Il vero tennis non è Sinner: nell’inferno dei Challenger, dove giochi per sopravvivere (Guardian)
Oltre i top 100 i giocatori dormono per terra, condividono stanze di motel, non hanno soldi per cibo decente. Giocano di fronte a un uomo e al suo cane, in mezzo al nulla

Spain's Carlos Alcaraz celebrates after winning his men's singles final match against Germany's Alexander Zverev on Court Philippe-Chatrier on day fifteen of the French Open tennis tournament at the Roland Garros Complex in Paris on June 9, 2024. (Photo by ALAIN JOCARD / AFP)
Essendo ormai il tennis un fenomeno mondiale con una sola parola chiave – “Sinner” – sono in tantissimi quello che ignorano il purgatorio che c’è appena un livello sotto i campioni, al limite della top 100 Atp. I Challenger. I tornei “della sopravvivenza”. Il vero tennis pro, lontano dalle superstar. Lo dice meglio di tutti al Guardian Kevin Clancy, uno psicologo sportivo che ha lavorato con i migliori giocatori inglesi. Dice che tennis e golf siano gli sport più impegnativi di tutti dal punto di vista psicologico: “Circa il 20% del tempo sei in campo e colpisci la palla, quindi l’80% del tempo lo passi a pensare molto. Il tennis è uno sport che mentalmente può metterti a dura prova. Per i giocatori di livello Challenger, è una questione di sopravvivenza. Devono giocare più tornei e avere la pressione costante di dover dare il massimo e fare punti. Molte volte questi giocatori dormono per terra. Condividono magari una stanza di motel con altri giocatori. In alcuni casi potrebbero persino avere difficoltà ad avere abbastanza soldi per comprare del cibo decente. Questi giocatori giocano di fronte a un uomo e al suo cane, in mezzo al nulla. È davvero dura dal punto di vista psicologico”.
Garín c’è finito per un periodo e dice: “Le città e le condizioni non sono delle migliori, diverse da quando si giocano i tornei più importanti. I Challenger sono duri. A volte è frustrante perché fai molta strada per vincere 30 partite e sei ancora fuori dalla top 100. È davvero troppo”
E Dusan Lajovic, un tempo numero 23 al mondo, racconta: “Non si tratta solo di dritti e rovesci, ma di quanto si può soffrire? Quanto si può viaggiare?

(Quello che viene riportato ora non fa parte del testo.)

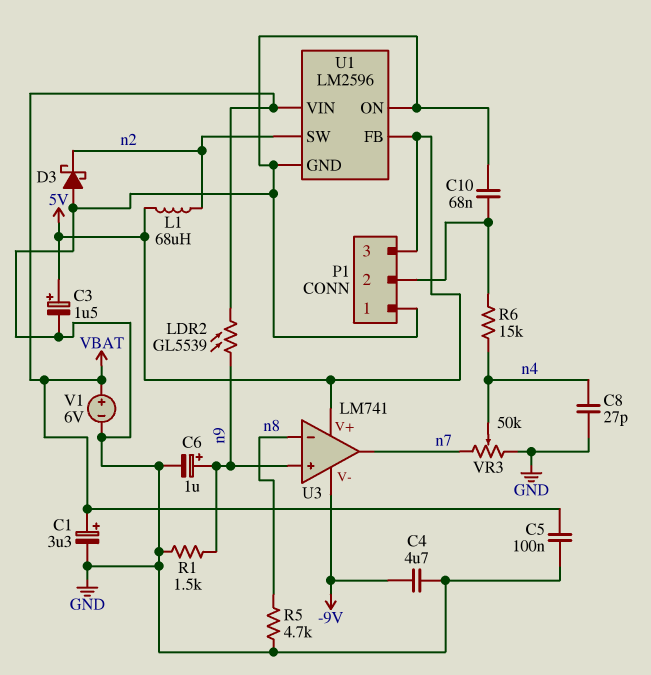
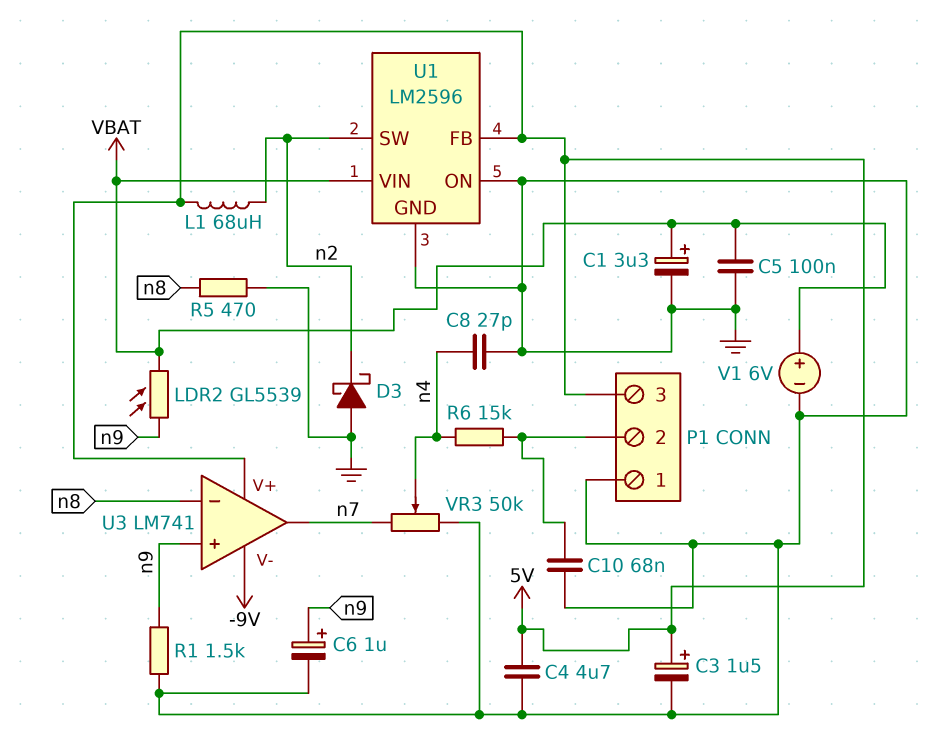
C4: 4.7uF (-9V, GND) -> 4.7uF (5V, GND)
R5: 4.7k (GND, n8) -> 470 (GND, n8)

Quanto si può dormire in letti diversi ogni settimana? Prendiamo quasi tanti voli quanti ne prendono i piloti. È uno sport solitario. Quando hai 30 anni, cerchi di trovare un posto dove rifugiarti, di mettere su famiglia. Ma il tennis non te lo permette. Ha un impatto sul tuo corpo, sulla tua salute mentale”.
E nonostante tutti i loro sacrifici, il ritorno economico è tutt’altro che garantito. Nel 2024, Nikoloz Basilashvili è tornato in campo dopo un infortunio al gomito e ha guadagnato 63.183 dollari di premi in denaro. Ma dopo aver dedotto i costi di volo e pagato gli allenatori, il georgiano ha dichiarato di aver subito una perdita netta di circa 120.000 dollari: “Non so se esista un altro sport come questo, prendere un volo il giorno stesso in cui si gioca una partita e poi la settimana successiva ci si ritrova in un’altra città. Tutto quello che posso dire è che bisogna continuare a giocare, continuare a vincere. È così che funziona”.